YOGYAKARTA, POPULI.ID – Disamping memiliki sejumlah bangunan unik peninggalan masa lampau, Yogyakarta juga dibangun dengan tata kota yang unik. Tata ruang kota tradisional ini memiliki unsur yang terwujud dalam bentuk Catur Tunggal.
Sebagai wilayah yang bermula dari kerajaan, Kota Yogyakarta seperti halnya kota-kota di Jawa, merupakan warisan dari kota tradisional yang memiliki pola tata ruang yang sama yakni menggunakan pola Catur Tunggal.
Dikutip dari tulisan Arkeolog UGM Dwi Pradnyawan berjudul Yogyakarta Kota Tradisional Termutakhir dalam Buletin Mayangkara Edisi 2, pola catur tunggal ini adalah empat bentuk yang merupakan satu kesatuan atau yang berdekatan.
Unsur tersebut yakni kraton, alun-alun, masjid dan pasar.
“unsur tersebut bahkan bisa ditemui di sebagian kota tradisional di Jawa khususnya Jawa Tengah, Jawa Timur dan Jawa Barat,” terangnya.
Komponen Catur Tunggal kraton merupakan tempat tinggal raja atau penguasa yang menjadi pusat politik dan kekuasaan.
Kemudian alun-alun yang berwujud tanah lapang yang luas merupakan ruang publik dan pusat kegiatan.
Lalu masjid jadi pusat keagamaan dan paasr sebagai pusat kegiatan ekonomi masyarakat.

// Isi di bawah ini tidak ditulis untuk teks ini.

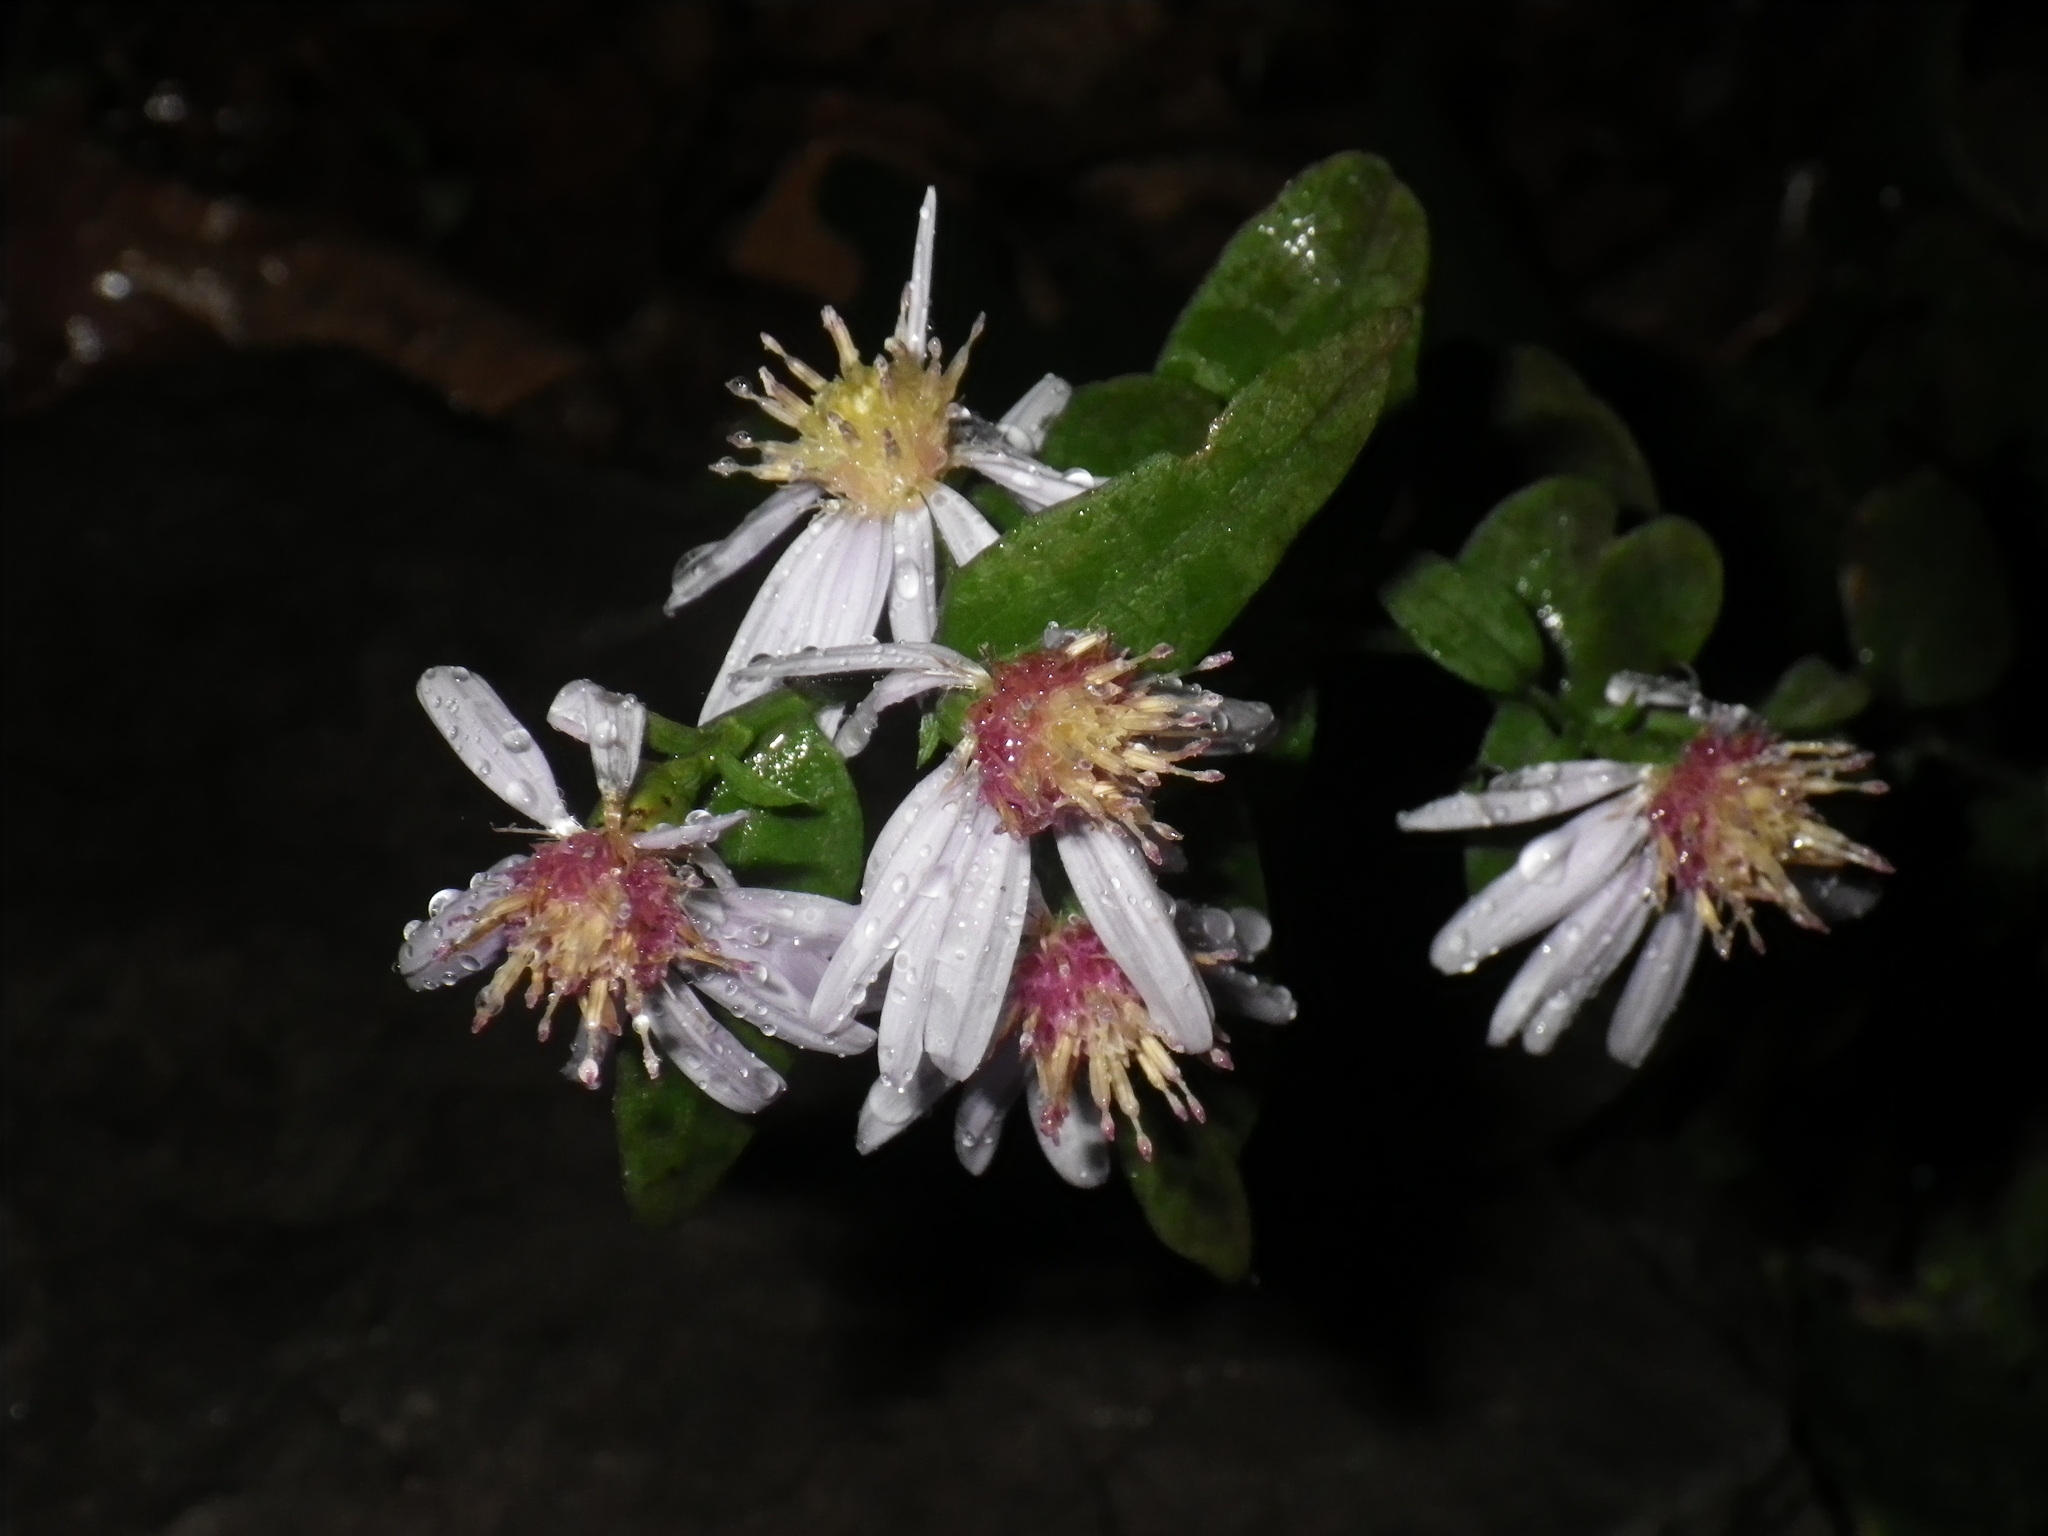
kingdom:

“Secara umum kraton nyaris selalu berada di selatan lalu alun-alun di tengah, masjid di barat, kecuali di kota Jepara, kemudian pasar hampir selalu di utara, pengecualian untuk di Lasem dan Jepara,” lanjutnya.
Pangeran Mangkubumi atau Sri Sultan Hamengku Buwono I sebagai pendiri keraton Yogyakarta mengembangkan wilayah yang kini berjuluk kota Gudeg itu ke level yang paling mutakhir.
Bila diamati secara mendalam, yang membuat Kota Yogyakarta istimewa dibanding kota-kota tradisional lainnya yakni mengenai keputusan Sri Sultan Hamengku Buwono I untuk menempatkan kraton di bentangan lahan yang diapit oleh dua sungai serta dua kekuatan besar Gunung Merapi dan laut selatan.
“Kedua unsur alam ini dalam pengetahuan dan kepercayaan orang Jawa merupakan perwujudan adikodrati yang dahsyat,” terang Dwi.
Hal yang tak kalah menarik, tata ruang Catur Tunggal yang pondasinya diletakkan oleh Sri Sultan Hamengku Buwono I itu nyaris tak tergerus zaman dan waktu.
Fakta itu terbukti dari peta Kota Yogyakarta buatan Hindia Belanda tahun 1830an yang tak mengalami perubahan signifikan bila dibanding dengan kondisi saat ini. Pola Catur Tunggal itu masih tetap terjaga.